WHAT IS REQUIRED: Go through the entries, filter for the word "WORLDBUILDING", and copy every line that has it.

ENTRIES PROVIDED:
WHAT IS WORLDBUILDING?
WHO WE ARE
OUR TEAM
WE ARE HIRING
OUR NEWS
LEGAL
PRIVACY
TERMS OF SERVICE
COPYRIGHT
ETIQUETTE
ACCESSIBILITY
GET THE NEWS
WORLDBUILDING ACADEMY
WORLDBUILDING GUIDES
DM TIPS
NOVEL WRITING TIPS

ANSWER FOR THIS EXERCISE:
WHAT IS WORLDBUILDING?
WORLDBUILDING ACADEMY
WORLDBUILDING GUIDES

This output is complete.